In Leatherman v. Tarrant County Narcotics Unit, 507 U.S. 163 (1993), the United States Supreme Court held that it was improper to apply heightened pleading standards to § 1983 actions. The Court noted that a § 1983 complaint need only comply "with the liberal system of 'notice pleading' set up by the Federal Rules." Id at 167.
Under even the most liberal construction, Plaintiff's Amended Complaint (Doc. 29) is in clear violation of Rule 8. It does not give any properly named Defendant fair notice of what Plaintiff's claims against him are and the grounds upon which they rest. Even taking into account the fact that Plaintiff is proceeding pro se, his Amended Complaint is not in conformity with Rule 8 of the Federal Rules of Civil Procedure. It certainly does not set forth in brief, concise, and understandable terms the personal conduct of each Defendant about which Plaintiff is complaining. Accordingly, Plaintiff will be directed to file a Second Amended Complaint.
Plaintiff is also reminded that his second "amended complaint must be complete in all respects. It must be a new pleading which stands by itself as an adequate complaint without reference to the complaint already filed." Young v. Keohane, 809 F. Supp. 1185, 1198 (M.D. Pa. 1992). Additionally, it must establish the existence of actions by the Defendants which have resulted in constitutional deprivations. E.g, Rizzo v. Goode, 423 U.S. 362, 370-73 (1976). It should specify which actions are alleged as to which Defendants. Plaintiff's Second Amended Complaint must be "simple, concise, and direct" as required by the Rules of Civil Procedure. See, Fed.R.Civ.P. 8(e)(1). If Plaintiff fails, within the applicable time period, to file his Second Amended Complaint adhering to the standards set forth above, it will be recommended that his action be dismissed.

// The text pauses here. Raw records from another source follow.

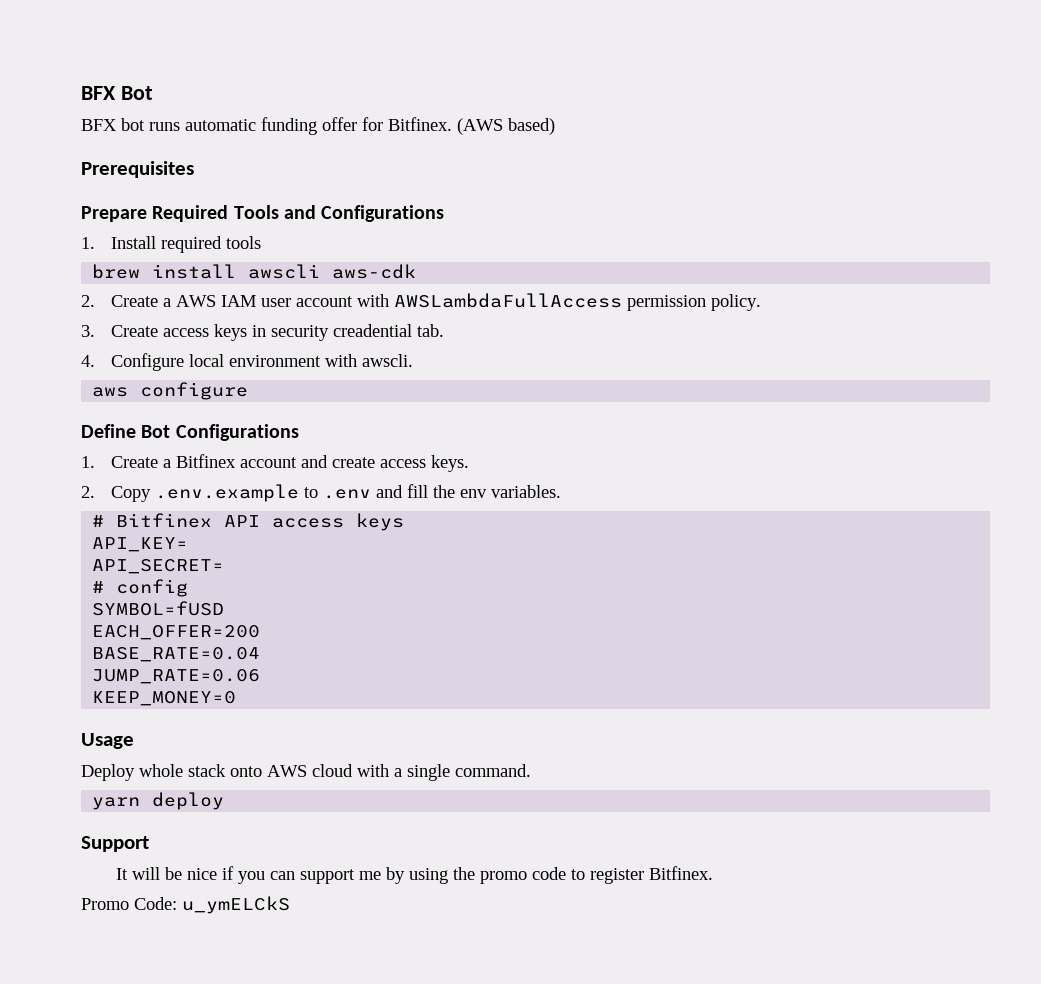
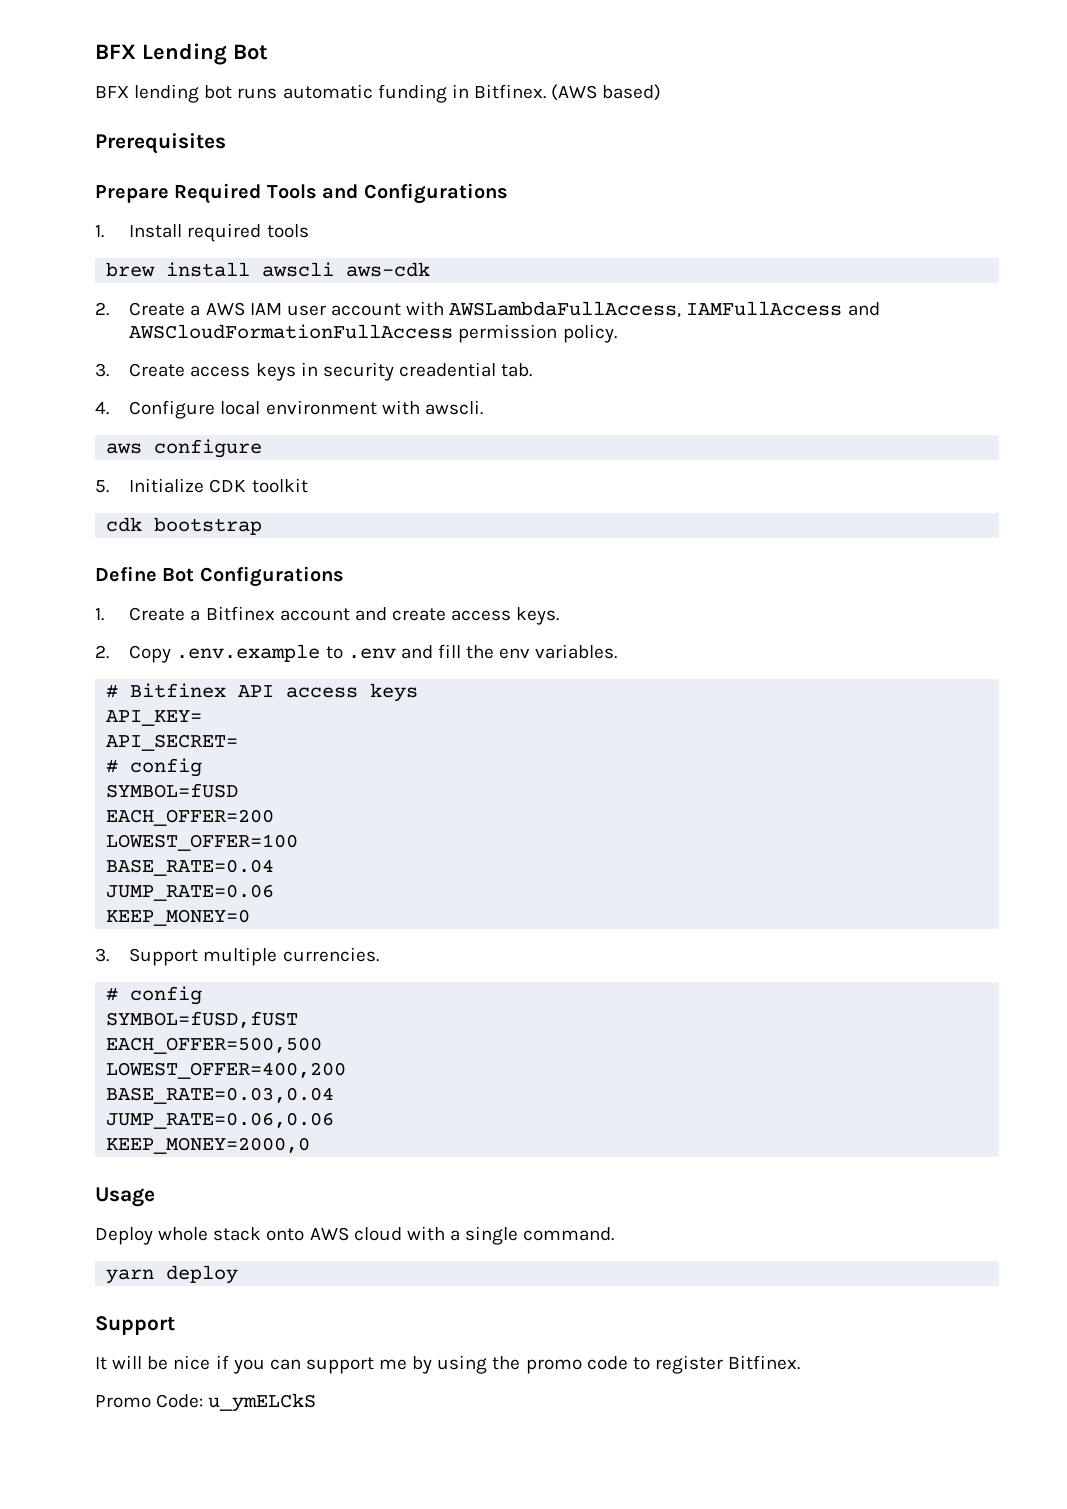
[81,86,116,100] BFX -> [95,43,227,65] BFX Lending
(117, 125) none -> [134,84,200,103] lending
[322,117,383,131] offer for -> [451,84,469,98] in
[393,293,622,308] AWSLambdaFullAccess -> [449,301,880,318] [129,324,454,339] AWSLambdaFullAccess, IAMFullAccess and AWSCloudFormationFullAccess
(249, 391) none -> [95,478,308,493] [106,517,263,535] // 5. Initialize CDK toolkit // cdk bootstrap
(261, 632) none -> [106,834,299,851] // LOWEST_OFFER=100
(237, 698) none -> [95,947,379,966] [106,986,203,1005] [106,1011,299,1028] [106,1037,323,1054] [106,1062,347,1079] [106,1087,335,1104] [106,1112,335,1129] [106,1137,311,1154] // 3. Support multiple currencies. // # config // SYMBOL=fUSD,fUST // EACH_OFFER=500,500 // LOWEST_OFFER=400,200 // BASE_RATE=0.03,0.04 // JUMP_RATE=0.06,0.06 // KEEP_MONEY=2000,0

AND NOW, this 18th day of November, 2009, IT IS HEREBY ORDERED THAT:
1. Plaintiff shall file a Second Amended Complaint with respect to his First Amendment claims within fifteen (15) days of the date of this Order.
2. The Second Amended Complaint shall properly allege claims under 28 U.S.C. § 1331 as specified above.
3. The Second Amended Complaint shall be filed to the same docket number as the instant action and shall be entitled "Second Amended Complaint."
4. The Second Amended Complaint shall be complete in all respects. It shall be a new pleading which stands by itself as an adequate complaint without reference to the complaint already filed. The Second Amended Complaint shall also be "simple, concise, and direct", as required by the Rules of Civil Procedure. Fed.R.Civ.P. 8(e)(1).
5. Plaintiff's failure to timely file his Second Amended Complaint will result in a recommendation that this action be dismissed for failure of the Plaintiff to abide by a Court Order and to prosecute his action.
After Plaintiff's Second Amended Complaint is screened by the Court, we will direct service of this pleading on the remaining Defendants, and we will direct Defendants to respond to Plaintiff's Motion for Reconsideration of the Court's Order denying his injunction requests.